• **YOUR INSTRUCTIONS**: Reproduce the entries exactly.

• **GIVEN DATA**:

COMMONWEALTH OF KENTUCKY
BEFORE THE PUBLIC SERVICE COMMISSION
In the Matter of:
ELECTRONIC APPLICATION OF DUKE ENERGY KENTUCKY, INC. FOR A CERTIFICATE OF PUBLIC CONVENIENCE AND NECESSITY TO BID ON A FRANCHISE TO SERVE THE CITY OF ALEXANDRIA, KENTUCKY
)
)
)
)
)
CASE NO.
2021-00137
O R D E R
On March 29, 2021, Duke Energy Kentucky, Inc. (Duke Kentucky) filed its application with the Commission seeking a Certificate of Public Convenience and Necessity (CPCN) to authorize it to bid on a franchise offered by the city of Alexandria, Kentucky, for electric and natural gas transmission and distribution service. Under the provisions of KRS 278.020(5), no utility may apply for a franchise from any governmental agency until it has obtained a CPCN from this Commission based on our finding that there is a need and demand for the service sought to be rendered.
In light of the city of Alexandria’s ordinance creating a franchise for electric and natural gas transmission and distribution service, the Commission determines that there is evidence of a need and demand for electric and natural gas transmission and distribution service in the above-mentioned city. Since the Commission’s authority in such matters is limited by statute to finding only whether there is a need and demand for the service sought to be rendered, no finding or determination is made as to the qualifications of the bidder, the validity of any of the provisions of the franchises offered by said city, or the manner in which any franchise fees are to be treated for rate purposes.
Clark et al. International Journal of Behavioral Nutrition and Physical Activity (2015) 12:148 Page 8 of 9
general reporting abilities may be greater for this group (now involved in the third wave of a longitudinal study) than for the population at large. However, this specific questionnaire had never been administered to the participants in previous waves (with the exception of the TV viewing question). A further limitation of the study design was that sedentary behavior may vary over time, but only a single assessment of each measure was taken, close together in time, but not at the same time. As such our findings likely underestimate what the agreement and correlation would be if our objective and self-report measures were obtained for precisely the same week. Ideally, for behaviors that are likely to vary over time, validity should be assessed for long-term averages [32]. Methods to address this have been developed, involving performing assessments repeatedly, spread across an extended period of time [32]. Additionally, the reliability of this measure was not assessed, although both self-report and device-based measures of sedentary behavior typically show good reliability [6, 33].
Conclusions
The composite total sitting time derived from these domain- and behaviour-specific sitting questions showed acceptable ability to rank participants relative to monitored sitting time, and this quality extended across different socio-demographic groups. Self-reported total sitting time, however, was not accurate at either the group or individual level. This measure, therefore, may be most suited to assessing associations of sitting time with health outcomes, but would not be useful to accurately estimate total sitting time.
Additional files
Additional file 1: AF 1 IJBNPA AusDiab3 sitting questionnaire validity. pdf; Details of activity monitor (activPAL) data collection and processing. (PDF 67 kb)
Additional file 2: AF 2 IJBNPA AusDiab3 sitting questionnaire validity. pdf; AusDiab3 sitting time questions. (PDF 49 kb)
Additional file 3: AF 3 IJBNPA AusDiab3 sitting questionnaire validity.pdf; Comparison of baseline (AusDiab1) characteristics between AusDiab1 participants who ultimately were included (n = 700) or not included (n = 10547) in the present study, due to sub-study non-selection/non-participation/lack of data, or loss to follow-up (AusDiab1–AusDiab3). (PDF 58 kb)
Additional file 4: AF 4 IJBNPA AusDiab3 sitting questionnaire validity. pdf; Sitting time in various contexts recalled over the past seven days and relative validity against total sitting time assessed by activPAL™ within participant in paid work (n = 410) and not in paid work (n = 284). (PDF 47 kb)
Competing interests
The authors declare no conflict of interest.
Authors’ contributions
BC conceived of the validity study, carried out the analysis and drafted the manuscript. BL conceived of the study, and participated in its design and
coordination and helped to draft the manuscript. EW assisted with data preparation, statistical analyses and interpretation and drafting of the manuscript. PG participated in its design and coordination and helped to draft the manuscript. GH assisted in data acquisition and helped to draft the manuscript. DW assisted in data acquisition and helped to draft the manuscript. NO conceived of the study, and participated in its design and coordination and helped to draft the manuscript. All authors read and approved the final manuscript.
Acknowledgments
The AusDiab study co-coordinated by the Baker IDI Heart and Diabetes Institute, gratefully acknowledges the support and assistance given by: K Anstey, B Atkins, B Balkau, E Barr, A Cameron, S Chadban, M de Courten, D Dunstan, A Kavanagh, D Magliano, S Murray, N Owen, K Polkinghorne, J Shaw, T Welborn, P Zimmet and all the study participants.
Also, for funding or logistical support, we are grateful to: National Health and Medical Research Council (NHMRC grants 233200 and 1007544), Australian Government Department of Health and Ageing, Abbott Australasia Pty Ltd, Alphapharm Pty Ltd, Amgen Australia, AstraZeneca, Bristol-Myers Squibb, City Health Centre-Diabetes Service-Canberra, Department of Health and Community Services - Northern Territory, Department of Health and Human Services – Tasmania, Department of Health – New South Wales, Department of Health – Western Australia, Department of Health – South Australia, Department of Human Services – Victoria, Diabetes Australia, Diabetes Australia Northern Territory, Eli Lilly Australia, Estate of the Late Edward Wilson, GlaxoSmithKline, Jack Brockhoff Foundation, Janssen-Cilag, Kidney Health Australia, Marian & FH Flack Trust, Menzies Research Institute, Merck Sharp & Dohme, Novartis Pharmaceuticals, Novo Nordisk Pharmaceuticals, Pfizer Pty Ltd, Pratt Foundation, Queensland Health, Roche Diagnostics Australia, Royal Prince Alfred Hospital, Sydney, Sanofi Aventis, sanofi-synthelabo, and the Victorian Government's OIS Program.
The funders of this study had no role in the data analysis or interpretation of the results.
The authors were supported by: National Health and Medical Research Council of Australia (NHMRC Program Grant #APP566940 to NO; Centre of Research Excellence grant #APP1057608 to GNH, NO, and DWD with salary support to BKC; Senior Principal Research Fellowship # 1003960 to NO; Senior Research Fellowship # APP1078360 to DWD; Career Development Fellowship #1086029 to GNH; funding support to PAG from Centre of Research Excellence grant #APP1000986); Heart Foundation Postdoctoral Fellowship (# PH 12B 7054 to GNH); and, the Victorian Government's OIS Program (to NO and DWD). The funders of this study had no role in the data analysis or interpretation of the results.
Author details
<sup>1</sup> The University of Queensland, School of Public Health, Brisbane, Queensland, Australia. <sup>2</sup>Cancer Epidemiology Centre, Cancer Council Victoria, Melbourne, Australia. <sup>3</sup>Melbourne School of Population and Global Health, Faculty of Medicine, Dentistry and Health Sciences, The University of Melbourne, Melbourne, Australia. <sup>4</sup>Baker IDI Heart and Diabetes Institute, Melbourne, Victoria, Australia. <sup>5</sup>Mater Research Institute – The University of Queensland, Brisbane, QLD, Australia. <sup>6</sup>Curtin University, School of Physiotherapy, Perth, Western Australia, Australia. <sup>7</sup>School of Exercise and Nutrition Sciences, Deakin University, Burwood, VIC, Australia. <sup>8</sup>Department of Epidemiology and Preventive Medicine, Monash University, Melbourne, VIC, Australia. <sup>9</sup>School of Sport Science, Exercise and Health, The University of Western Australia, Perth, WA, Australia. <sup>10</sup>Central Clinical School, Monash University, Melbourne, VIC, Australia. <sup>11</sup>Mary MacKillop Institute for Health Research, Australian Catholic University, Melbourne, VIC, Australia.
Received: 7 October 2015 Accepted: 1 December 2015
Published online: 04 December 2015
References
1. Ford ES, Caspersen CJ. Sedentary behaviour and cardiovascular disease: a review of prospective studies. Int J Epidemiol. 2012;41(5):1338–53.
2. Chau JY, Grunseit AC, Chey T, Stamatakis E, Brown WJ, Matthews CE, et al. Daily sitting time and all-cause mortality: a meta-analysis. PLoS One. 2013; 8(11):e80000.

• **EXERCISE ANSWER**:
COMMONWEALTH OF KENTUCKY
BEFORE THE PUBLIC SERVICE COMMISSION
In the Matter of:
ELECTRONIC APPLICATION OF DUKE ENERGY KENTUCKY, INC. FOR A CERTIFICATE OF PUBLIC CONVENIENCE AND NECESSITY TO BID ON A FRANCHISE TO SERVE THE CITY OF ALEXANDRIA, KENTUCKY
)
)
)
)
)
CASE NO.
2021-00137
O R D E R
On March 29, 2021, Duke Energy Kentucky, Inc. (Duke Kentucky) filed its application with the Commission seeking a Certificate of Public Convenience and Necessity (CPCN) to authorize it to bid on a franchise offered by the city of Alexandria, Kentucky, for electric and natural gas transmission and distribution service. Under the provisions of KRS 278.020(5), no utility may apply for a franchise from any governmental agency until it has obtained a CPCN from this Commission based on our finding that there is a need and demand for the service sought to be rendered.
In light of the city of Alexandria’s ordinance creating a franchise for electric and natural gas transmission and distribution service, the Commission determines that there is evidence of a need and demand for electric and natural gas transmission and distribution service in the above-mentioned city. Since the Commission’s authority in such matters is limited by statute to finding only whether there is a need and demand for the service sought to be rendered, no finding or determination is made as to the qualifications of the bidder, the validity of any of the provisions of the franchises offered by said city, or the manner in which any franchise fees are to be treated for rate purposes.
Clark et al. International Journal of Behavioral Nutrition and Physical Activity (2015) 12:148 Page 8 of 9
general reporting abilities may be greater for this group (now involved in the third wave of a longitudinal study) than for the population at large. However, this specific questionnaire had never been administered to the participants in previous waves (with the exception of the TV viewing question). A further limitation of the study design was that sedentary behavior may vary over time, but only a single assessment of each measure was taken, close together in time, but not at the same time. As such our findings likely underestimate what the agreement and correlation would be if our objective and self-report measures were obtained for precisely the same week. Ideally, for behaviors that are likely to vary over time, validity should be assessed for long-term averages [32]. Methods to address this have been developed, involving performing assessments repeatedly, spread across an extended period of time [32]. Additionally, the reliability of this measure was not assessed, although both self-report and device-based measures of sedentary behavior typically show good reliability [6, 33].
Conclusions
The composite total sitting time derived from these domain- and behaviour-specific sitting questions showed acceptable ability to rank participants relative to monitored sitting time, and this quality extended across different socio-demographic groups. Self-reported total sitting time, however, was not accurate at either the group or individual level. This measure, therefore, may be most suited to assessing associations of sitting time with health outcomes, but would not be useful to accurately estimate total sitting time.
Additional files
Additional file 1: AF 1 IJBNPA AusDiab3 sitting questionnaire validity. pdf; Details of activity monitor (activPAL) data collection and processing. (PDF 67 kb)
Additional file 2: AF 2 IJBNPA AusDiab3 sitting questionnaire validity. pdf; AusDiab3 sitting time questions. (PDF 49 kb)
Additional file 3: AF 3 IJBNPA AusDiab3 sitting questionnaire validity.pdf; Comparison of baseline (AusDiab1) characteristics between AusDiab1 participants who ultimately were included (n = 700) or not included (n = 10547) in the present study, due to sub-study non-selection/non-participation/lack of data, or loss to follow-up (AusDiab1–AusDiab3). (PDF 58 kb)
Additional file 4: AF 4 IJBNPA AusDiab3 sitting questionnaire validity. pdf; Sitting time in various contexts recalled over the past seven days and relative validity against total sitting time assessed by activPAL™ within participant in paid work (n = 410) and not in paid work (n = 284). (PDF 47 kb)
Competing interests
The authors declare no conflict of interest.
Authors’ contributions
BC conceived of the validity study, carried out the analysis and drafted the manuscript. BL conceived of the study, and participated in its design and
coordination and helped to draft the manuscript. EW assisted with data preparation, statistical analyses and interpretation and drafting of the manuscript. PG participated in its design and coordination and helped to draft the manuscript. GH assisted in data acquisition and helped to draft the manuscript. DW assisted in data acquisition and helped to draft the manuscript. NO conceived of the study, and participated in its design and coordination and helped to draft the manuscript. All authors read and approved the final manuscript.
Acknowledgments
The AusDiab study co-coordinated by the Baker IDI Heart and Diabetes Institute, gratefully acknowledges the support and assistance given by: K Anstey, B Atkins, B Balkau, E Barr, A Cameron, S Chadban, M de Courten, D Dunstan, A Kavanagh, D Magliano, S Murray, N Owen, K Polkinghorne, J Shaw, T Welborn, P Zimmet and all the study participants.
Also, for funding or logistical support, we are grateful to: National Health and Medical Research Council (NHMRC grants 233200 and 1007544), Australian Government Department of Health and Ageing, Abbott Australasia Pty Ltd, Alphapharm Pty Ltd, Amgen Australia, AstraZeneca, Bristol-Myers Squibb, City Health Centre-Diabetes Service-Canberra, Department of Health and Community Services - Northern Territory, Department of Health and Human Services – Tasmania, Department of Health – New South Wales, Department of Health – Western Australia, Department of Health – South Australia, Department of Human Services – Victoria, Diabetes Australia, Diabetes Australia Northern Territory, Eli Lilly Australia, Estate of the Late Edward Wilson, GlaxoSmithKline, Jack Brockhoff Foundation, Janssen-Cilag, Kidney Health Australia, Marian & FH Flack Trust, Menzies Research Institute, Merck Sharp & Dohme, Novartis Pharmaceuticals, Novo Nordisk Pharmaceuticals, Pfizer Pty Ltd, Pratt Foundation, Queensland Health, Roche Diagnostics Australia, Royal Prince Alfred Hospital, Sydney, Sanofi Aventis, sanofi-synthelabo, and the Victorian Government's OIS Program.
The funders of this study had no role in the data analysis or interpretation of the results.
The authors were supported by: National Health and Medical Research Council of Australia (NHMRC Program Grant #APP566940 to NO; Centre of Research Excellence grant #APP1057608 to GNH, NO, and DWD with salary support to BKC; Senior Principal Research Fellowship # 1003960 to NO; Senior Research Fellowship # APP1078360 to DWD; Career Development Fellowship #1086029 to GNH; funding support to PAG from Centre of Research Excellence grant #APP1000986); Heart Foundation Postdoctoral Fellowship (# PH 12B 7054 to GNH); and, the Victorian Government's OIS Program (to NO and DWD). The funders of this study had no role in the data analysis or interpretation of the results.
Author details
<sup>1</sup> The University of Queensland, School of Public Health, Brisbane, Queensland, Australia. <sup>2</sup>Cancer Epidemiology Centre, Cancer Council Victoria, Melbourne, Australia. <sup>3</sup>Melbourne School of Population and Global Health, Faculty of Medicine, Dentistry and Health Sciences, The University of Melbourne, Melbourne, Australia. <sup>4</sup>Baker IDI Heart and Diabetes Institute, Melbourne, Victoria, Australia. <sup>5</sup>Mater Research Institute – The University of Queensland, Brisbane, QLD, Australia. <sup>6</sup>Curtin University, School of Physiotherapy, Perth, Western Australia, Australia. <sup>7</sup>School of Exercise and Nutrition Sciences, Deakin University, Burwood, VIC, Australia. <sup>8</sup>Department of Epidemiology and Preventive Medicine, Monash University, Melbourne, VIC, Australia. <sup>9</sup>School of Sport Science, Exercise and Health, The University of Western Australia, Perth, WA, Australia. <sup>10</sup>Central Clinical School, Monash University, Melbourne, VIC, Australia. <sup>11</sup>Mary MacKillop Institute for Health Research, Australian Catholic University, Melbourne, VIC, Australia.
Received: 7 October 2015 Accepted: 1 December 2015
Published online: 04 December 2015
References
1. Ford ES, Caspersen CJ. Sedentary behaviour and cardiovascular disease: a review of prospective studies. Int J Epidemiol. 2012;41(5):1338–53.
2. Chau JY, Grunseit AC, Chey T, Stamatakis E, Brown WJ, Matthews CE, et al. Daily sitting time and all-cause mortality: a meta-analysis. PLoS One. 2013; 8(11):e80000.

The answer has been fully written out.